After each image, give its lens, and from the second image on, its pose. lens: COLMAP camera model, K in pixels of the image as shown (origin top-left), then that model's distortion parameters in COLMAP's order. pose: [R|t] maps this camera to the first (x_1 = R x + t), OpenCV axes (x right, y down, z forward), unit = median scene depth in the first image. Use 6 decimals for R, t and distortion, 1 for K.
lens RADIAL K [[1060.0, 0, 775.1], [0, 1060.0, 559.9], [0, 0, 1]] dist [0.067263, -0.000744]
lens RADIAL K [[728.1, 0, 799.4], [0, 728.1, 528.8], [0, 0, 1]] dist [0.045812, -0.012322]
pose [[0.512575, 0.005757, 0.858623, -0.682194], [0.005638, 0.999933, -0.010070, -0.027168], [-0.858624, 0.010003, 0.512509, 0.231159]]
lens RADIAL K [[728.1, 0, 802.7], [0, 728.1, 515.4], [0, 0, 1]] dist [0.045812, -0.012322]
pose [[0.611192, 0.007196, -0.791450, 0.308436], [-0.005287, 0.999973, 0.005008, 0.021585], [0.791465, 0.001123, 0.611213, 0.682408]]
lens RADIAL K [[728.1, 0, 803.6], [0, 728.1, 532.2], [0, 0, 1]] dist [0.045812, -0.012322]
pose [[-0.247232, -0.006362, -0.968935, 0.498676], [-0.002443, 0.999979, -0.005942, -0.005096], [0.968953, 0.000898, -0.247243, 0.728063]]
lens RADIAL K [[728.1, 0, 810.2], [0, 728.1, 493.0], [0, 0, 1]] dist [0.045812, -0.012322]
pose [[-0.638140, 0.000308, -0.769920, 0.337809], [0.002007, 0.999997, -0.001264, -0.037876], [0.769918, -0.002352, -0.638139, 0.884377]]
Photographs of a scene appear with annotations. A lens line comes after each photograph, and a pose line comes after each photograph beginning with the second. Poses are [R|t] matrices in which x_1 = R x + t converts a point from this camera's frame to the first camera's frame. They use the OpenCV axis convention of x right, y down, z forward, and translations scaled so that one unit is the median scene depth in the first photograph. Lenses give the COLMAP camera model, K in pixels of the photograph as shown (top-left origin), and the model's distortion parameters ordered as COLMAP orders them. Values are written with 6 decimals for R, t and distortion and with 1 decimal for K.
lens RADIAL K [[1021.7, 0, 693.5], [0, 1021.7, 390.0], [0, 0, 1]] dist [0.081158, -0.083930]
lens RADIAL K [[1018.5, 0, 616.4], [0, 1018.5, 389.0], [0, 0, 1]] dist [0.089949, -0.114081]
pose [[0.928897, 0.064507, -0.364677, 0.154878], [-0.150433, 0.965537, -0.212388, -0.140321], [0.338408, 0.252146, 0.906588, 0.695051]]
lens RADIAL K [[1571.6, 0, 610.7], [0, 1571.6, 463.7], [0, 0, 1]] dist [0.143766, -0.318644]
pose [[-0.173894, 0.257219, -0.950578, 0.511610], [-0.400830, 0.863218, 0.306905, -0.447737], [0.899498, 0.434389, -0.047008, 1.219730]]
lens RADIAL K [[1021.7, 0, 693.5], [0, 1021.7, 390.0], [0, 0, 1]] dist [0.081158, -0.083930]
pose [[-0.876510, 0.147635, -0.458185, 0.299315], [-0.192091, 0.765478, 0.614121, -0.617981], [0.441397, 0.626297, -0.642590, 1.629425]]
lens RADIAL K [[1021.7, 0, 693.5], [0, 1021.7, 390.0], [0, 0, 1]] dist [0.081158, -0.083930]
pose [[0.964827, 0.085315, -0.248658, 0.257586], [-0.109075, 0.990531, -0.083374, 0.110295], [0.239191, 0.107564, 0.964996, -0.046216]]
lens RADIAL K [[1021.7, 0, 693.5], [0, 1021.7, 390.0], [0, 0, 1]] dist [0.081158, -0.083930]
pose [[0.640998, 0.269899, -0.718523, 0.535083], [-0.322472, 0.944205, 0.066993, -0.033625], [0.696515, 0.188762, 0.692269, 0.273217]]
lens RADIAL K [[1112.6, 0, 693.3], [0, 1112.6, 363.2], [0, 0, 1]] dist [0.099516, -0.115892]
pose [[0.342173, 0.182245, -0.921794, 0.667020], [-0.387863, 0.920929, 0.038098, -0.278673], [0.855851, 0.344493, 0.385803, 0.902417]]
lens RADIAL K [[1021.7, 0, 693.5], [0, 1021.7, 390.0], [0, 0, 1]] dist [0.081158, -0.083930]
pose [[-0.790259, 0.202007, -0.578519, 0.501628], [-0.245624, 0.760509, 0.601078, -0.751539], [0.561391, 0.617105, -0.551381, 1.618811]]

= = = = = = =

After reading the records above, transcribe them verbatim.

After each image, give its lens, and from the second image on, its pose. lens: COLMAP camera model, K in pixels of the image as shown (origin top-left), then that model's distortion parameters in COLMAP's order. pose: [R|t] maps this camera to the first (x_1 = R x + t), OpenCV axes (x right, y down, z forward), unit = median scene depth in the first image. Use 6 decimals for R, t and distortion, 1 for K.
lens RADIAL K [[1060.0, 0, 775.1], [0, 1060.0, 559.9], [0, 0, 1]] dist [0.067263, -0.000744]
lens RADIAL K [[728.1, 0, 799.4], [0, 728.1, 528.8], [0, 0, 1]] dist [0.045812, -0.012322]
pose [[0.512575, 0.005757, 0.858623, -0.682194], [0.005638, 0.999933, -0.010070, -0.027168], [-0.858624, 0.010003, 0.512509, 0.231159]]
lens RADIAL K [[728.1, 0, 802.7], [0, 728.1, 515.4], [0, 0, 1]] dist [0.045812, -0.012322]
pose [[0.611192, 0.007196, -0.791450, 0.308436], [-0.005287, 0.999973, 0.005008, 0.021585], [0.791465, 0.001123, 0.611213, 0.682408]]
lens RADIAL K [[728.1, 0, 803.6], [0, 728.1, 532.2], [0, 0, 1]] dist [0.045812, -0.012322]
pose [[-0.247232, -0.006362, -0.968935, 0.498676], [-0.002443, 0.999979, -0.005942, -0.005096], [0.968953, 0.000898, -0.247243, 0.728063]]
lens RADIAL K [[728.1, 0, 810.2], [0, 728.1, 493.0], [0, 0, 1]] dist [0.045812, -0.012322]
pose [[-0.638140, 0.000308, -0.769920, 0.337809], [0.002007, 0.999997, -0.001264, -0.037876], [0.769918, -0.002352, -0.638139, 0.884377]]
Photographs of a scene appear with annotations. A lens line comes after each photograph, and a pose line comes after each photograph beginning with the second. Poses are [R|t] matrices in which x_1 = R x + t converts a point from this camera's frame to the first camera's frame. They use the OpenCV axis convention of x right, y down, z forward, and translations scaled so that one unit is the median scene depth in the first photograph. Lenses give the COLMAP camera model, K in pixels of the photograph as shown (top-left origin), and the model's distortion parameters ordered as COLMAP orders them. Values are written with 6 decimals for R, t and distortion and with 1 decimal for K.
lens RADIAL K [[1021.7, 0, 693.5], [0, 1021.7, 390.0], [0, 0, 1]] dist [0.081158, -0.083930]
lens RADIAL K [[1018.5, 0, 616.4], [0, 1018.5, 389.0], [0, 0, 1]] dist [0.089949, -0.114081]
pose [[0.928897, 0.064507, -0.364677, 0.154878], [-0.150433, 0.965537, -0.212388, -0.140321], [0.338408, 0.252146, 0.906588, 0.695051]]
lens RADIAL K [[1571.6, 0, 610.7], [0, 1571.6, 463.7], [0, 0, 1]] dist [0.143766, -0.318644]
pose [[-0.173894, 0.257219, -0.950578, 0.511610], [-0.400830, 0.863218, 0.306905, -0.447737], [0.899498, 0.434389, -0.047008, 1.219730]]
lens RADIAL K [[1021.7, 0, 693.5], [0, 1021.7, 390.0], [0, 0, 1]] dist [0.081158, -0.083930]
pose [[-0.876510, 0.147635, -0.458185, 0.299315], [-0.192091, 0.765478, 0.614121, -0.617981], [0.441397, 0.626297, -0.642590, 1.629425]]
lens RADIAL K [[1021.7, 0, 693.5], [0, 1021.7, 390.0], [0, 0, 1]] dist [0.081158, -0.083930]
pose [[0.964827, 0.085315, -0.248658, 0.257586], [-0.109075, 0.990531, -0.083374, 0.110295], [0.239191, 0.107564, 0.964996, -0.046216]]
lens RADIAL K [[1021.7, 0, 693.5], [0, 1021.7, 390.0], [0, 0, 1]] dist [0.081158, -0.083930]
pose [[0.640998, 0.269899, -0.718523, 0.535083], [-0.322472, 0.944205, 0.066993, -0.033625], [0.696515, 0.188762, 0.692269, 0.273217]]
lens RADIAL K [[1112.6, 0, 693.3], [0, 1112.6, 363.2], [0, 0, 1]] dist [0.099516, -0.115892]
pose [[0.342173, 0.182245, -0.921794, 0.667020], [-0.387863, 0.920929, 0.038098, -0.278673], [0.855851, 0.344493, 0.385803, 0.902417]]
lens RADIAL K [[1021.7, 0, 693.5], [0, 1021.7, 390.0], [0, 0, 1]] dist [0.081158, -0.083930]
pose [[-0.790259, 0.202007, -0.578519, 0.501628], [-0.245624, 0.760509, 0.601078, -0.751539], [0.561391, 0.617105, -0.551381, 1.618811]]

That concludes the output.